Transaction patterns that resemble structuring

Splitting a large payment into several smaller ones is a recognised money laundering technique, but it is also exactly how some businesses pay invoices, payroll, or supplier instalments. QARS flags the pattern because the pattern itself is what regulators expect institutions to be able to explain, not because the pattern is inherently wrongful.

How to Read a Score, in Practice

TierWhat it signalsRecommended action
LOW (0 to 4)No significant risk indicators detected. Routine activity.Proceed. No manual review needed in most workflows.
MEDIUM (4 to 7)One or more risk indicators present, but not at a level requiring automatic intervention.Optional review based on internal policy and transaction size.
HIGH (7 to 10)Multiple significant risk indicators present, including possible sanctions proximity or known illicit patterns.Hold for manual review before the transaction is broadcast, or before funds are released.

The tier names describe the pattern, not the person. A HIGH score tells your compliance team "this transaction shares enough characteristics with risky patterns that a human should look at it before it becomes irreversible." That is a different statement from "this person is a criminal," and treating the two as equivalent creates real problems: legitimate customers get blocked unnecessarily, support teams get overwhelmed with appeals, and the credibility of the screening system itself erodes over time.

// Why a Flag Is Not a Block

In most QCA configurations, a HIGH score triggers a hold for review, not an automatic refusal. The transaction is paused at the one point where pausing still matters: before it is broadcast and becomes permanent. A reviewer can then clear it in seconds if the context is legitimate, or escalate it if it is not. The value of pre-broadcast screening is the pause itself, because after broadcast, the option to pause no longer exists.

What This Means for Your Team

A small number of MEDIUM or HIGH scores on otherwise normal business activity is expected, and it is a sign the system is working as intended, not a sign of malfunction. The goal is not zero flags. A system tuned to never flag a legitimate customer would also, by definition, never flag the transactions that genuinely warrant a second look, which defeats the purpose of having the system at all.

What matters in practice is the review workflow around the score: how quickly a flagged transaction can be checked, what context the reviewer sees, and how that decision is recorded.

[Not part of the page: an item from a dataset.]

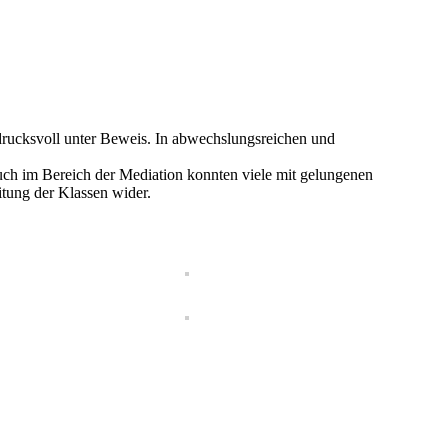
rucksvoll unter Beweis. In abwechslungsreichen und
ch im Bereich der Mediation konnten viele mit gelungenen
tung der Klassen wider.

QCA's reports are built to support exactly that, giving your compliance team the supporting detail behind a score so a review can be completed quickly and the outcome documented for your own records.

// The QCA Approach

Built to support a decision, not replace one.

QCA's pre-broadcast screening is designed to sit alongside your existing compliance judgement, giving your team the information needed to make a fast, well-documented decision before a transaction settles. The system tells you where to look. Your team decides what it means.